Earlier Friday, the Texas Board of Pardons and Paroles recommended that Governor Greg Abbott grant a 120-day execution reprieve. Abbott’s office did not immediately return a request for comment from CBS News as to whether the governor would grant the reprieve. The governor has so far not weighed in on the case.
Reed’s lawyers submitted an application for clemency to the parole board last month arguing that new witnesses have come forward that implicate Stites’ fiance, former police officer Jimmy Fennell, who would later serve time in an unrelated on-duty kidnapping. One of those witnesses, a prison inmate, claimed in an affidavit that Fennell confessed to him that he killed Stites because he discovered the affair. The inmate said in his affidavit that Fennell told him during the jailhouse conversation, “I had to kill my n—-r-loving fiancée.”
Fennell, through his lawyer Bob Phillips, has denied wrongdoing and dismissed the claims of the new witnesses, asking why they would wait to come forward. Phillips has said Fennell was devastated by Stites’ death.
In their appeal to the criminal court this week, Reed’s defense team argued that Reed’s due process was violated because prosecutors relied on Fennell’s testimony at trial, who helped bolster the state’s timeline of events. That testimony, they say, has now been called into question.
The appeal also cited the testimony of witnesses who called the relationship between Stites and Fennell abusive, including a law enforcement officer who worked with Fennell at the Bastrop County Sheriff’s office. The officer, Richard Derleth, claimed that employees at the grocery store where Stites worked told him they would remain on the lookout for Fennell and tell Stites to “run and hide from Jimmy” if they saw him coming. Derleth said he relayed that information to the sheriff’s office at the time.
Another Bastrop County law enforcement officer who came forward recently said Fennell had “discovered his fiancée was being unfaithful to him with someone of a different race,” and said Fennell used a racial epithet, according to the defense’s criminal court appeal. A third law enforcement officer from Lee County said Fennell, at Stites’ funeral, said something to the effect of, “you got what you deserved.”
Reed’s defense team argued that had investigators revealed this information to Reed’s defense at trial, it’s unlikely Fennell would have testified — meaning the state would have lost its key witness. Had he testified, however, “the defense could have used this evidence, if it had been disclosed, to impeach his trial testimony, inculpate him in Ms. Stites’s murder, corroborate the relationship between Ms. Stites and Mr. Reed, and refute the State’s portrayal of a happily engaged couple and a grieving fiancé,” the defense wrote in the criminal court appeal.

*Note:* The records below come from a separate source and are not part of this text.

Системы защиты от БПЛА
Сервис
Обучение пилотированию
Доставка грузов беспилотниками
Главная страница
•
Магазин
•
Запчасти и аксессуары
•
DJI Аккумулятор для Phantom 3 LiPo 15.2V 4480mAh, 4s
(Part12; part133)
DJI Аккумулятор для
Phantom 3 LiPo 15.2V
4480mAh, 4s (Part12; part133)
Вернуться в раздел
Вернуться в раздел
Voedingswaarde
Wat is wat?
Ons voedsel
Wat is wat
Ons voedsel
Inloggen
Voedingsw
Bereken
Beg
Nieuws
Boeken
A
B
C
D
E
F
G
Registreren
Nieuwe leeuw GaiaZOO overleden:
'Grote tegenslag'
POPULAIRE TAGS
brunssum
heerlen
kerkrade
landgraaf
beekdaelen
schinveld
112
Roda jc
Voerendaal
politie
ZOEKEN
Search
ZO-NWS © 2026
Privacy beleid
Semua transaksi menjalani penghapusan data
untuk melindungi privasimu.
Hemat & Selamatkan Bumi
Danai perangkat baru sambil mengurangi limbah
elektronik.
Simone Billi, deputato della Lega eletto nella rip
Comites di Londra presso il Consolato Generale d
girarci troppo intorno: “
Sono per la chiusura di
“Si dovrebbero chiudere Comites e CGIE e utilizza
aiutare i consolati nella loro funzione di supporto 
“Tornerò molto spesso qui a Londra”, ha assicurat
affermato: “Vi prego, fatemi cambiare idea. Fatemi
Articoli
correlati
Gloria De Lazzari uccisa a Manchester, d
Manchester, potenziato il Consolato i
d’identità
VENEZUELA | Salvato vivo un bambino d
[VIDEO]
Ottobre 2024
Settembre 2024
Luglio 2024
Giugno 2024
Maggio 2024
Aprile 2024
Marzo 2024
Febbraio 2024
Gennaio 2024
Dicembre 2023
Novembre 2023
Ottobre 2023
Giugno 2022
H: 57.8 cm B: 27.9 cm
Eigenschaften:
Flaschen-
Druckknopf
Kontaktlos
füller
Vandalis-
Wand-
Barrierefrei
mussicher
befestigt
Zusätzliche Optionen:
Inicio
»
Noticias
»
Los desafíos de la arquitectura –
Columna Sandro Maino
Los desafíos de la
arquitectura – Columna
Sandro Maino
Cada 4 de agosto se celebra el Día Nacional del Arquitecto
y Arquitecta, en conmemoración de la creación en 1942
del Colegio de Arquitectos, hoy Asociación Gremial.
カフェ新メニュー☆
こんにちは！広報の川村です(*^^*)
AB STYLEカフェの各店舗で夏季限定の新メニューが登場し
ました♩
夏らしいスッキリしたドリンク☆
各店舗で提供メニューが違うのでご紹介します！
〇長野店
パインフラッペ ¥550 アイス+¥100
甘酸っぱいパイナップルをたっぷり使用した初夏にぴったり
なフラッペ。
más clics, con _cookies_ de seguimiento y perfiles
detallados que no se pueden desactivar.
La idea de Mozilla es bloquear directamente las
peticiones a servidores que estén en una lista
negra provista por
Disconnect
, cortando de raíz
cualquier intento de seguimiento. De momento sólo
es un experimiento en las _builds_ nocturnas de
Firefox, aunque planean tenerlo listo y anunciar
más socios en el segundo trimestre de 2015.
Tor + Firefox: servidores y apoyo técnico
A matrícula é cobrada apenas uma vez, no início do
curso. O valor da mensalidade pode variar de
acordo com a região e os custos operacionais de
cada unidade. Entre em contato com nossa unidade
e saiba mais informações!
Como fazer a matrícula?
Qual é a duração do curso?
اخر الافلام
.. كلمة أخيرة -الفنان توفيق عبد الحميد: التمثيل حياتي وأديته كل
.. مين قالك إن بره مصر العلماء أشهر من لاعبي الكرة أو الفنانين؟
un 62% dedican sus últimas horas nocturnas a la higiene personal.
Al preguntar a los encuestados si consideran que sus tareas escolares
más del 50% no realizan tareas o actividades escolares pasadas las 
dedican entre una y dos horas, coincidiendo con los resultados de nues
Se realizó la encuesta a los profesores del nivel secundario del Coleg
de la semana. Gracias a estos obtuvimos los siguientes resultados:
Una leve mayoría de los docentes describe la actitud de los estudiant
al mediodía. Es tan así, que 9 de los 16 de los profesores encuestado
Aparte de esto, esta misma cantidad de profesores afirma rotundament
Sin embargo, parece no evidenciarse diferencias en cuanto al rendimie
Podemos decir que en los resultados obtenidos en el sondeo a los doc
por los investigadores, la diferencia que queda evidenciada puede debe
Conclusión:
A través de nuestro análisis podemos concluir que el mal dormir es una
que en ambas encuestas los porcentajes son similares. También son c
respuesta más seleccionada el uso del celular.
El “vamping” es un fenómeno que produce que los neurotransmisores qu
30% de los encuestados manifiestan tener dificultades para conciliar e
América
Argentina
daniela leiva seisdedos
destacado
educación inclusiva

In addition, Reed’s lawyers say the science prosecutors used at trial has been debunked. The petition for clemency to the parole board says that science casts doubt on the prosecution’s case that Stites was raped just before she was murdered. They cite forensic experts who say that the small amount of sperm found in Stites’ body supported Reed’s story that he had had consensual sex with Stites the day before her murder, and that sperm could survive up to 72 hours in the body after sex. The medical examiner whose trial testimony had bolstered the state’s timeline later changed his account, according to the commutation request, saying there was no evidence to indicate the presence of Reed’s sperm in Stites’ body was the result of a sexual assault.
The petition for clemency asked the board to recommend the 120-day reprieve or to recommend that Abbott commute Reed’s sentence to life in prison. The board agreed to recommend the reprieve, but not the commutation.
Reed has also appealed his case to the U.S. Supreme Court.